Le Périchondre : Structure, Rôles et Pathologies Associées
Le périchondre est une membrane conjonctive essentielle entourant les cartilages. Découvrez son anatomie, ses fonctions de nutrition et de régénération, ainsi que les pathologies qui l'affectent.
Introduction au périchondre
Le périchondre est une fine membrane de tissu conjonctif fibreux qui entoure la plupart des cartilages du corps humain, à l’exception notable des surfaces articulaires et de certaines structures comme le cartilage de la base du crâne. Souvent méconnu du grand public, ce tissu joue pourtant un rôle fondamental dans la nutrition, la croissance et la réparation du cartilage. Sans périchondre, le cartilage serait privé de son apport vasculaire et incapable de se régénérer correctement après une lésion.
Présent dans de nombreuses régions anatomiques — le pavillon de l’oreille, le nez, le larynx, la trachée, les bronches ou encore les côtes — le périchondre constitue une interface essentielle entre le cartilage avasculaire et son environnement tissulaire.
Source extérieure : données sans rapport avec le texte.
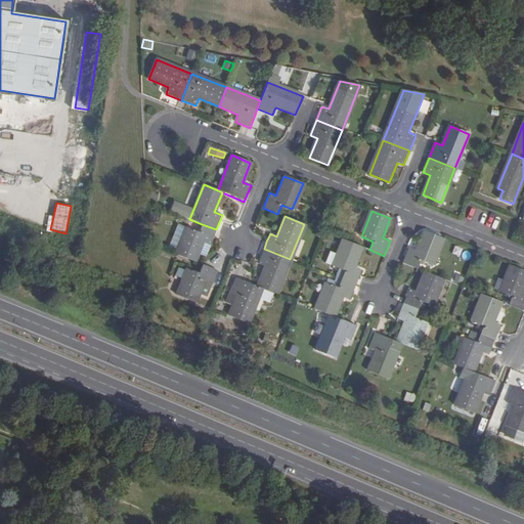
[(203,242),(210,245),(216,229),(202,224),(199,232),(186,228),(176,254),(194,262),(203,242)]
Comprendre cette structure est important aussi bien pour les étudiants en médecine que pour les patients confrontés à certaines pathologies comme la périchondrite de l’oreille, fréquente chez les amateurs de piercings.

Anatomie et structure histologique du périchondre
Une organisation en deux couches distinctes
Le périchondre présente une organisation histologique bipartite bien définie, observable au microscope :
- Couche fibreuse externe (stratum fibrosum) : également appelée couche périchondrale superficielle, elle est composée predominantly de fibroblastes et de fibres de collagène denses orientées parallèlement à la surface du cartilage. Cette couche assure la protection mécanique et l’ancrage du périchondre aux tissus environnants.
- Couche chondrogène interne (stratum chondrogenicum) : plus mince, elle contient des cellules indifférenciées appelées cellules progénitrices chondrogènes ou chondroblastes en attente. Ces cellules sont capables de se différencier en chondrocytes et de participer à la croissance appositionnelle du cartilage.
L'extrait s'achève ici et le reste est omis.